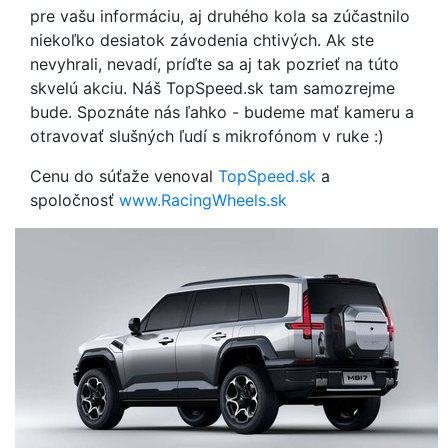
pre vašu informáciu, aj druhého kola sa zúčastnilo
niekoľko desiatok závodenia chtivých. Ak ste
nevyhrali, nevadí, príďte sa aj tak pozrieť na túto
skvelú akciu. Náš TopSpeed.sk tam samozrejme
bude. Spoznáte nás ľahko - budeme mať kameru a
otravovať slušných ľudí s mikrofónom v ruke :)
Cenu do súťaže venoval
TopSpeed.sk
a
spoločnosť
www.RacingWheels.sk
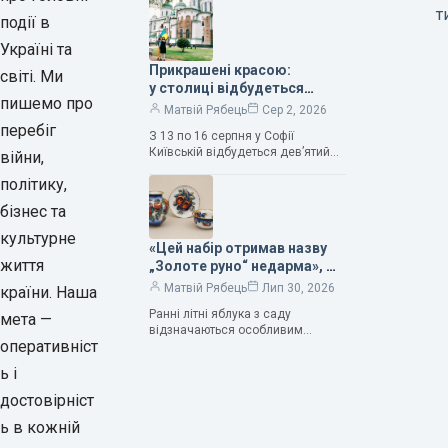
та тривалого подружнього союзу.
т
події в
Саме тому ця рослина надихала і
продовжує надихати митців на
Україні та
Прикрашені красою:
світі. Ми
у столиці відбудеться
пишемо про
дев’ятий фестиваль
Матвій Рябець
Сер 2, 2026
Bouquet Kyiv Stage
перебіг
З 13 по 16 серпня у Софії
Київській відбудеться дев’ятий
війни,
щорічний фестиваль вишуканих
політику,
мистецтв Bouquet Kyiv Stage. Ця
подія традиційно…
бізнес та
культурне
«Цей набір отримав назву
життя
„Золоте руно“ недарма», —
колекціонерка Людмила
Матвій Рябець
Лип 30, 2026
країни. Наша
Карпінська-Романюк
Ранні літні яблука з саду
мета —
відзначаються особливим
оперативніст
смаком. Як правило, вони
надзвичайно соковиті. Кожна
ь і
людина, мабуть, має свій
улюблений сорт. Він уособлює…
достовірніст
ь в кожній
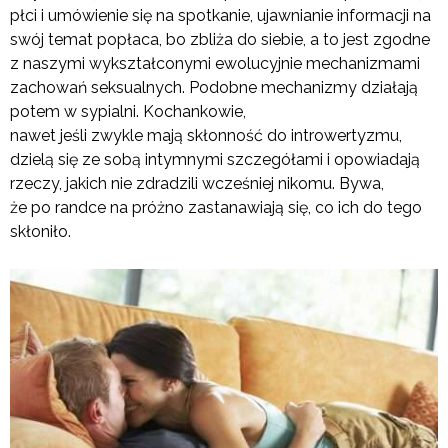
płci i umówienie się na spotkanie, ujawnianie informacji na
swój temat popłaca, bo zbliża do siebie, a to jest zgodne
z naszymi wykształconymi ewolucyjnie mechanizmami
zachowań seksualnych. Podobne mechanizmy działają
potem w sypialni. Kochankowie,
nawet jeśli zwykle mają skłonność do introwertyzmu,
dzielą się ze sobą intymnymi szczegółami i opowiadają
rzeczy, jakich nie zdradzili wcześniej nikomu. Bywa,
że po randce na próżno zastanawiają się, co ich do tego
skłoniło.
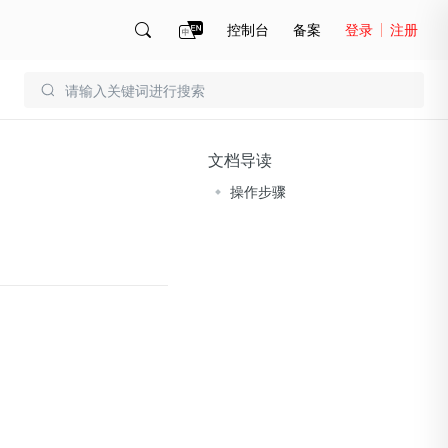
控制台
备案
登录
注册
账号管理
账单
文档导读
操作步骤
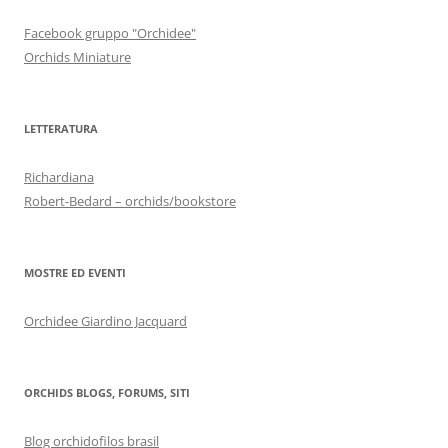
Facebook gruppo "Orchidee"
Orchids Miniature
LETTERATURA
Richardiana
Robert-Bedard – orchids/bookstore
MOSTRE ED EVENTI
Orchidee Giardino Jacquard
ORCHIDS BLOGS, FORUMS, SITI
Blog orchidofilos brasil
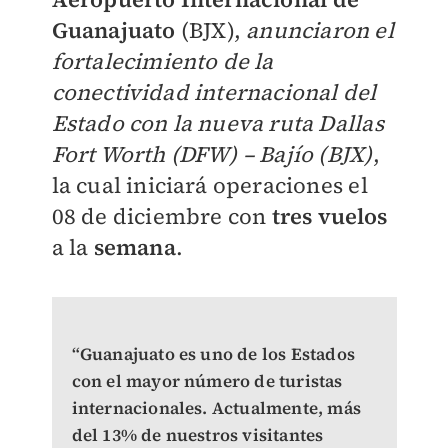
Guanajuato
(BJX),
anunciaron el
fortalecimiento de la
conectividad internacional del
Estado con la nueva ruta Dallas
Fort Worth (DFW) – Bajío (BJX)
,
la cual iniciará operaciones el
08 de diciembre con
tres vuelos
a la
semana
.
“Guanajuato es uno de los Estados
con el mayor número de turistas
internacionales. Actualmente, más
del 13% de nuestros visitantes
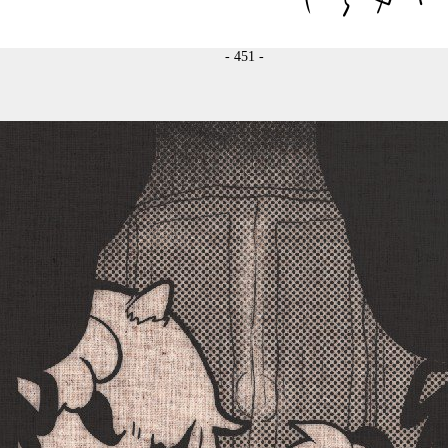
- 451 -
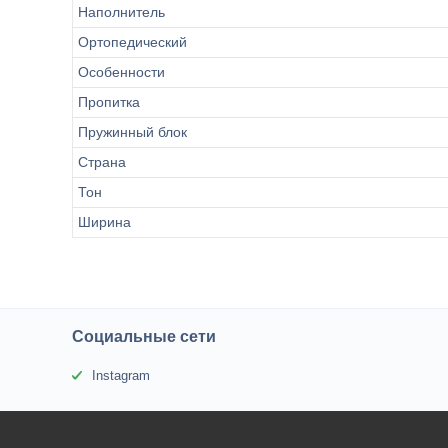
Наполнитель
Ортопедический
Особенности
Пропитка
Пружинный блок
Страна
Тон
Ширина
Социальные сети
Instagram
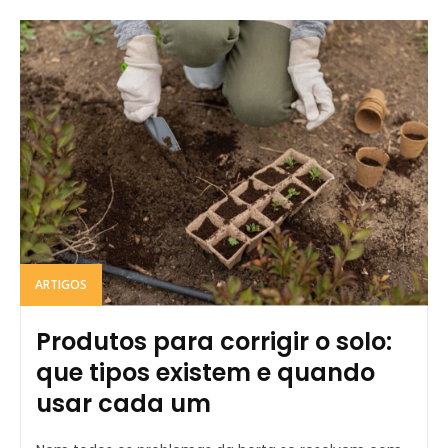
ARTIGOS
Produtos para corrigir o solo:
que tipos existem e quando
usar cada um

• • • • • • •

• **Task prompt**
Copy the data word for word, from its beginning through the line with "www.RacingWheels.sk", including that line. Leave the pictures out.

• **Answer to this exercise**
pre vašu informáciu, aj druhého kola sa zúčastnilo
niekoľko desiatok závodenia chtivých. Ak ste
nevyhrali, nevadí, príďte sa aj tak pozrieť na túto
skvelú akciu. Náš TopSpeed.sk tam samozrejme
bude. Spoznáte nás ľahko - budeme mať kameru a
otravovať slušných ľudí s mikrofónom v ruke :)
Cenu do súťaže venoval
TopSpeed.sk
a
spoločnosť
www.RacingWheels.sk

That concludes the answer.